Pitt coach Chryst keeps focus on football field
NEWPORT, R.I. — The question about conference affiliation caught Paul Chryst while he was looking the other way, when he was doing something that can get lost in talk of realignment, billion-dollar television contracts and lawsuits.
With the start of training camp less than a week away, the Pitt football coach was thinking about, of all things, football.
“You are making me nervous here,” he said, laughing, when a reporter asked about preparations involved in moving next year from the Big East to the ACC. “Like I should be planning a lot more.”
While interim Big East commissioner Joe Bailey and senior associate commissioner Nick Carparelli prepare for the start of negotiating the next TV contract — with millions of dollars and the conference's longstanding viability at stake — Chryst mulls how long to spend on special teams when practice begins Monday.
“Your world is coaching and recruiting and making sure the guys who are there are growing as people,” Chryst said Tuesday at Big East Media Day. “I think that would apply no matter what conference you're in.”
The Big East stands at a crossroads, ready to welcome six new teams while bidding farewell to Pitt and Syracuse, who will join the ACC for the 2013-14 academic year.
Chryst said he doesn't know the potential impact of joining the ACC, although he admits it has opened doors that might have remained closed.
“Whether that translates into getting guys, we'll see,” he said.
He said his staff will meet this week to discuss recruiting goals one final time before the start of the season.
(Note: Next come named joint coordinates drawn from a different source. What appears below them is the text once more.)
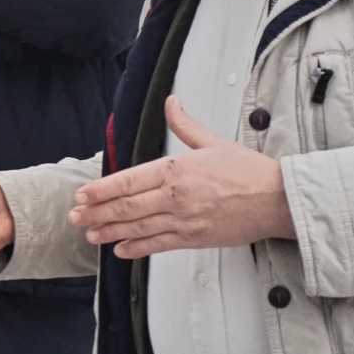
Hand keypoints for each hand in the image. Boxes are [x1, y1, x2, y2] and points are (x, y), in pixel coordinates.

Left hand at [70, 97, 294, 258]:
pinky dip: (137, 248)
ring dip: (110, 232)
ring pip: (138, 227)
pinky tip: (120, 250)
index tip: (83, 194)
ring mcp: (184, 220)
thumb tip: (172, 102)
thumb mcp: (214, 142)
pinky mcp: (194, 238)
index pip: (129, 180)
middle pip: (127, 206)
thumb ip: (185, 125)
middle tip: (76, 217)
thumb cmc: (249, 171)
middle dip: (97, 212)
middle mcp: (175, 196)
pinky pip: (159, 245)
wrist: (278, 200)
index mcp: (177, 169)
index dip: (102, 189)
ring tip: (90, 235)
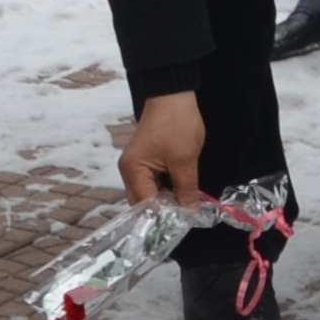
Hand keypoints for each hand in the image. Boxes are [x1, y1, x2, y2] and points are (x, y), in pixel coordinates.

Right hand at [118, 90, 207, 209]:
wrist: (173, 93)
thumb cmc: (177, 123)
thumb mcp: (185, 160)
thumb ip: (186, 190)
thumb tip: (190, 214)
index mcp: (134, 171)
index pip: (145, 206)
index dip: (163, 219)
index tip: (183, 226)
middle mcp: (129, 171)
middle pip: (144, 203)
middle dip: (164, 213)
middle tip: (186, 221)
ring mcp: (136, 166)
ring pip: (150, 195)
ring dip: (166, 202)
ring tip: (186, 211)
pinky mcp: (145, 161)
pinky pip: (153, 184)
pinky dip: (166, 191)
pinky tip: (181, 196)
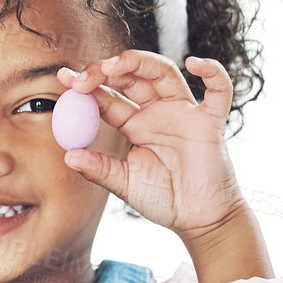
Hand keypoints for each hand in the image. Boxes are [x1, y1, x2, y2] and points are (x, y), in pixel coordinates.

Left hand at [58, 52, 246, 236]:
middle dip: (106, 71)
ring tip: (113, 65)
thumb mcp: (124, 184)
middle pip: (132, 78)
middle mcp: (157, 113)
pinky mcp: (210, 122)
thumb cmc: (164, 200)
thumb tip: (68, 155)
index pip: (107, 97)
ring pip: (164, 74)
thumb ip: (99, 169)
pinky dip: (213, 73)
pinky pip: (219, 92)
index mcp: (134, 125)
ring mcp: (184, 114)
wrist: (198, 219)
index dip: (86, 86)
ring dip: (139, 63)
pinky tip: (196, 63)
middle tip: (83, 77)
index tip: (63, 78)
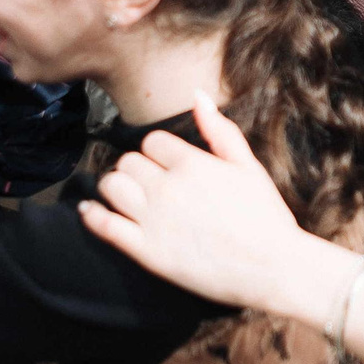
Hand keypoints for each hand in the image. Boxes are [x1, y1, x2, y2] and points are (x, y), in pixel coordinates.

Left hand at [81, 95, 354, 316]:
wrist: (272, 268)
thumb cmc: (265, 217)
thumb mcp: (249, 166)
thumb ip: (220, 130)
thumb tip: (198, 95)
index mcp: (193, 163)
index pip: (151, 142)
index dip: (157, 152)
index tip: (166, 165)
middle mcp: (168, 188)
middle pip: (127, 162)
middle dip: (135, 169)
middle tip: (147, 183)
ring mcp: (155, 220)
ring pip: (111, 186)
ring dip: (114, 188)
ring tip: (126, 196)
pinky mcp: (146, 251)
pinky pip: (104, 225)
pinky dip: (92, 215)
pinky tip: (90, 211)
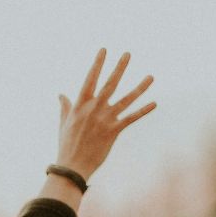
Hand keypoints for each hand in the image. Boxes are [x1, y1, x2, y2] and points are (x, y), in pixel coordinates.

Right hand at [55, 49, 155, 179]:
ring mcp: (105, 119)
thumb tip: (61, 94)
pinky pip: (131, 118)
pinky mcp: (114, 131)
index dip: (98, 64)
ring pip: (126, 99)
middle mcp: (94, 109)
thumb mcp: (64, 123)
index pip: (90, 79)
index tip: (104, 50)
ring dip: (140, 87)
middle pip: (110, 84)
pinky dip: (143, 110)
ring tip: (151, 76)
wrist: (72, 166)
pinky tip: (154, 103)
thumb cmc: (66, 144)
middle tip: (128, 54)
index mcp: (80, 105)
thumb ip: (65, 107)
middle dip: (119, 68)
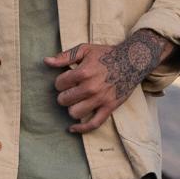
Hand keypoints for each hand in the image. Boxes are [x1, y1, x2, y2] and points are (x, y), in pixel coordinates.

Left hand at [45, 31, 172, 133]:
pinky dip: (81, 129)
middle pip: (64, 100)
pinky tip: (72, 128)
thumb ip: (65, 56)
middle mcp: (90, 87)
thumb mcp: (85, 49)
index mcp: (83, 72)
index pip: (59, 84)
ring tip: (76, 102)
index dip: (60, 82)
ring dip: (72, 108)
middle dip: (64, 95)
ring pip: (74, 113)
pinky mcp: (109, 108)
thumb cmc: (107, 54)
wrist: (132, 61)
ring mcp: (100, 99)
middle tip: (71, 91)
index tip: (67, 80)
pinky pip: (93, 124)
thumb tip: (47, 61)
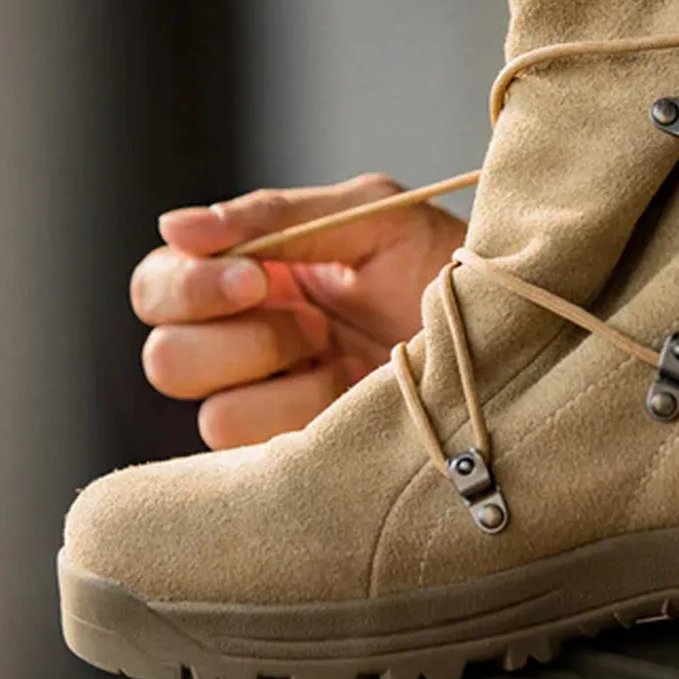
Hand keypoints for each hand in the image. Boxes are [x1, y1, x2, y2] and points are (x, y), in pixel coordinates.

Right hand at [129, 174, 466, 448]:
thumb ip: (274, 218)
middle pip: (167, 357)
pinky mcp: (309, 460)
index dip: (189, 285)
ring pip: (212, 413)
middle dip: (235, 338)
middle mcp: (254, 347)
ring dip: (282, 384)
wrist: (517, 329)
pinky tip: (353, 400)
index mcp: (255, 281)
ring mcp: (281, 409)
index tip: (256, 279)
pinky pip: (262, 459)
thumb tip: (173, 227)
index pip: (161, 285)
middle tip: (309, 324)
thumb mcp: (371, 218)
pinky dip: (304, 424)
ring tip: (348, 362)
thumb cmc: (451, 266)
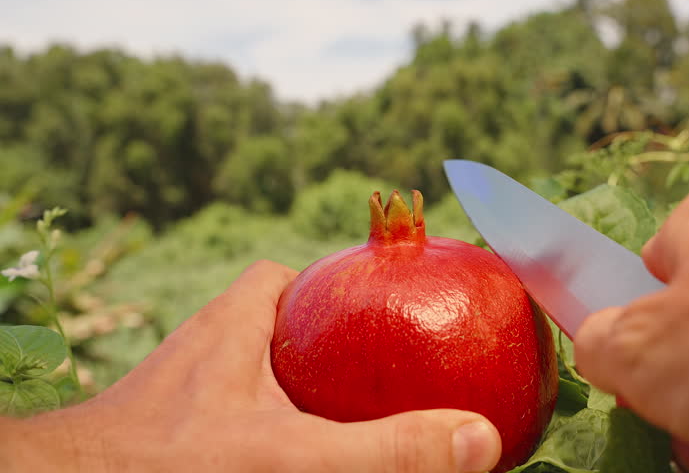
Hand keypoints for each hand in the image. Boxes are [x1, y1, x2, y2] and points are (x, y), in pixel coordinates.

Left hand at [2, 260, 500, 472]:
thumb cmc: (168, 464)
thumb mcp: (292, 456)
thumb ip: (385, 450)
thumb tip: (478, 439)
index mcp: (234, 322)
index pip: (286, 276)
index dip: (332, 285)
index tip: (377, 309)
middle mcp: (207, 348)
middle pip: (277, 323)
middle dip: (322, 341)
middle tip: (372, 371)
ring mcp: (187, 392)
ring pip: (253, 371)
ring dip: (294, 386)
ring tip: (340, 413)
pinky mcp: (173, 427)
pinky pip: (231, 409)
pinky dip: (265, 420)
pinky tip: (284, 449)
Then it's football and getting ready for the Sept. 1 opener against Youngstown State and the Big East opener five days later at Cincinnati.
Chryst said Pitt might point south a bit more often in chasing players, but the baseline remains the same, no matter the conference.
“I still think it's Western Pennsylvania that has to be home,” he said.
With Boise State and San Diego State joining the Big East next year, the conference will use its wide footprint to sell itself to networks when contract talks open next month, Bailey said.
“We can have a Big East football game on (TV) anytime of the day,” he said.
To that end, representatives from 12 bowls and three networks met with conference officials over the past several days. The Big East is the only one of the six power conferences without a major bowl affiliation, but Carparelli, a candidate to become permanent commissioner, said the Orange Bowl — and a potential matchup with the ACC champion — is not out of the question.
“The Orange Bowl has expressed a desire to have Big East teams in their game when it's appropriate,” he said. “I don't see why that can't happen.”